What a fantastic theme party you threw. Your invitation and game dvds were so ghoulish! very clever and well done. Gave me the creeps. Thanks for sharing what you did. 

BTW if anyone wants to throw this party and plans on serving pizza, I just saw a great pizza cutter (Pizza Boss) in the shape of a power saw that would look great on the table! PIZZA BOSS 3000™


----------



## Pumpkin King (Jul 14, 2008)

That's a great idea.


----------



## absintheminded (Jul 20, 2009)

Extremely creative,well thought out/planned...well done! Liked the pictures of the party as well, looked like everyone had a good time.


----------



## JBOOGIE (Oct 11, 2010)

How do you create the invitations? What type of software is that? I assume it includes something like the Saw puppet?
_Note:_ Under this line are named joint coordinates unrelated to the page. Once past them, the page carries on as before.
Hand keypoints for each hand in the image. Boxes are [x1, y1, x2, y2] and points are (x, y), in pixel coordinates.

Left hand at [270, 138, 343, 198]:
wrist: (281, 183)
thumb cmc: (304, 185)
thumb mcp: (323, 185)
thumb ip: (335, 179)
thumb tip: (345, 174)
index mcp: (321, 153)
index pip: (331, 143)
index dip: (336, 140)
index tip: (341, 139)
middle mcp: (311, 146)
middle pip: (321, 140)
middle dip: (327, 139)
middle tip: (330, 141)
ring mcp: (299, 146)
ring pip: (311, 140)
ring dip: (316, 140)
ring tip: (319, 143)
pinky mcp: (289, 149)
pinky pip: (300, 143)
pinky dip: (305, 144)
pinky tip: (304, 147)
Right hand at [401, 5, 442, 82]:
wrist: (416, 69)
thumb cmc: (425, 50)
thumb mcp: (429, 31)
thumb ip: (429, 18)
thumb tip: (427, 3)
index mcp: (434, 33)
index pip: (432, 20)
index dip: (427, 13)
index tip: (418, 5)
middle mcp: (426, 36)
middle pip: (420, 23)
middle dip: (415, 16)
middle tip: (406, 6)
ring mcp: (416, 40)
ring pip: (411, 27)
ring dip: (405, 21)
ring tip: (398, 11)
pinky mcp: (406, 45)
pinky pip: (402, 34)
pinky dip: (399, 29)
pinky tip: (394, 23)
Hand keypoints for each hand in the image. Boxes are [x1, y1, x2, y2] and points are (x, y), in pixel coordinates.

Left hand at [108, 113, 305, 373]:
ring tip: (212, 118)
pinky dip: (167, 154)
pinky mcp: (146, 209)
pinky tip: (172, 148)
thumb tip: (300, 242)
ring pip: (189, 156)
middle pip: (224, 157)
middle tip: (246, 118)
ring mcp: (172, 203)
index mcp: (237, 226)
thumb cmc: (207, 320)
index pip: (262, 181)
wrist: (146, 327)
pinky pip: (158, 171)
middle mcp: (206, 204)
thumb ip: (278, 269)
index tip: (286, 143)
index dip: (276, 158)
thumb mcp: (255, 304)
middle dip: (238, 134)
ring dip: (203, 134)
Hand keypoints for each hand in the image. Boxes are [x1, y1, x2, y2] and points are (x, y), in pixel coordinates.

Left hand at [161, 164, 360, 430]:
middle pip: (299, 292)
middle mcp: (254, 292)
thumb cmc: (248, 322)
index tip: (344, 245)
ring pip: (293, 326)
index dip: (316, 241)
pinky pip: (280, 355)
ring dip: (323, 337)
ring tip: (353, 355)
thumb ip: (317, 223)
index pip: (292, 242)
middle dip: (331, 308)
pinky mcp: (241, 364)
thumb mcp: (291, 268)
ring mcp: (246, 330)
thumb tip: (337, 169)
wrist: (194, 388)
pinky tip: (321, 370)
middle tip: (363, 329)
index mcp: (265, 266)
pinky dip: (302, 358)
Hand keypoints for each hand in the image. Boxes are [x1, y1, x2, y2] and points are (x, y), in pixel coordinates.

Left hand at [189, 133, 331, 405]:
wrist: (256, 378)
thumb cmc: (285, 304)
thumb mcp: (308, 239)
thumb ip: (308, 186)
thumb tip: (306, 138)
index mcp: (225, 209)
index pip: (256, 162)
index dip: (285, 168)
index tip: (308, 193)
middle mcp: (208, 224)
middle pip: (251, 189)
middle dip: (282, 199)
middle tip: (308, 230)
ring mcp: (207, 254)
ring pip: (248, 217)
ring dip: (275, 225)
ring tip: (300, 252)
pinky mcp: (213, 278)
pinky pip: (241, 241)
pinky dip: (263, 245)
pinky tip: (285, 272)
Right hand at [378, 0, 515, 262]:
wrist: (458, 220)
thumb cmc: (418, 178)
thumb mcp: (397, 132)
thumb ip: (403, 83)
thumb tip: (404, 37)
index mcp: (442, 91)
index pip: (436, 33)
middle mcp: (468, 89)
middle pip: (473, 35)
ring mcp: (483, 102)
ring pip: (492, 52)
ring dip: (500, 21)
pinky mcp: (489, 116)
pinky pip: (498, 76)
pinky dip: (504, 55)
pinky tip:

Thanks!


----------



## Seante (Sep 27, 2010)

That is absolutely AMAZING. I love it. Question. Did you make the saw trap yourself? Do you have any photos of it? I'm attempting to make one and I'm stuck on the back left and right section.


----------



## walk7856 (Mar 21, 2011)

The Party sounded awesome! Thanks for sharing the whole layout!


----------



## Misdomt (Oct 26, 2010)

Absolutely Fantastic!! I wish I could have seen it first hand. Great Job


----------



## Phe_03 (Oct 24, 2010)

Dude, this is effing WICKED!!!!!!! Did you make the saw puppet?


----------